7. Taxation and Finance

In the fields of taxation and public finance we have not much to learn from the Romans, save by way of warning. Most of the revenue of the state came from the provinces, and for several centuries was collected by tax-farmers.[21] We are familiar enough in more recent times with the exploitation of provinces, or colonies, as we call them, by the state or the great trading company, because most modern nations have followed Rome’s policy of making their colonies subserve the interests of the mother country. In Sicily, the first overseas territory which the Romans acquired, they took over the system of taxation which they found in vogue there.

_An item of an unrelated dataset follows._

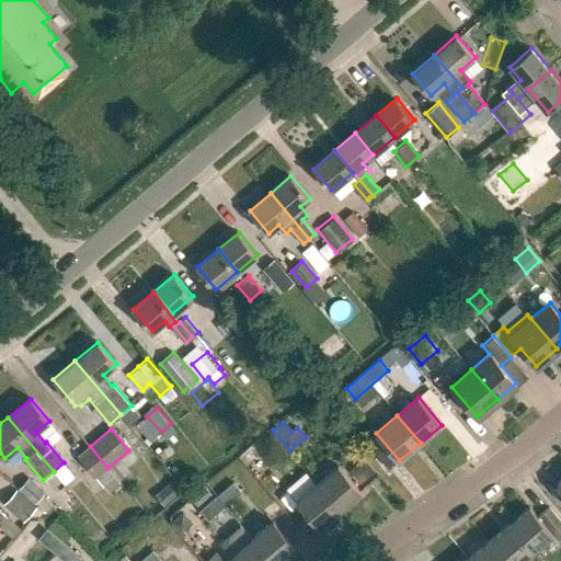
[(274,432),(262,443),(268,451),(264,455),(272,465),(289,450),(274,432)]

That system rested on the Oriental theory that the land belonged to the sovereign, and that those who held the land paid rent for its use. This was the basis of taxation in all the later provinces also. Next in importance to the tribute were the customs duties. They brought in a large revenue, but were a great impediment to trade. Rome held almost all the civilized world. Consequently duties collected on the frontiers of the empire would not have amounted to much. What the Romans did was to divide the empire into tariff districts, and collect duties from those entering these districts. Trade suffered in consequence, as it did in France before the Revolution under similar conditions. The only other important tax in this connection was the five per cent inheritance tax imposed on property left to others than near relatives. It was instituted by Augustus, was levied on Roman citizens, and met with violent opposition. This system, taken in its entirety, relieved Italy from the burden of taxation.